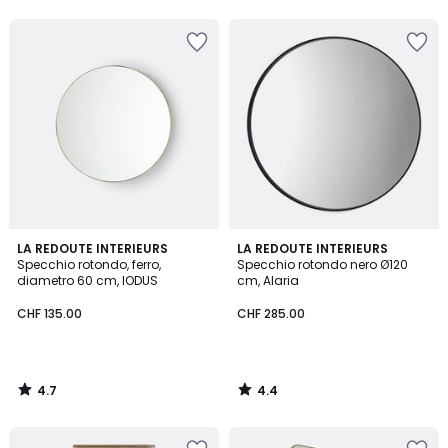
5
5
4.7
4.4
LA REDOUTE INTERIEURS
LA REDOUTE INTERIEURS
/ 5
/ 5
Specchio rotondo, ferro,
Specchio rotondo nero Ø120
diametro 60 cm, IODUS
cm, Alaria
CHF 135.00
CHF 285.00
4.7
4.4
/
/
5
5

---------------

### EXERCISE OBJECTIVE
Scan the data above and copy every line with "rotondo" in it.

### SOLVED EXERCISE
Specchio rotondo, ferro,
Specchio rotondo nero Ø120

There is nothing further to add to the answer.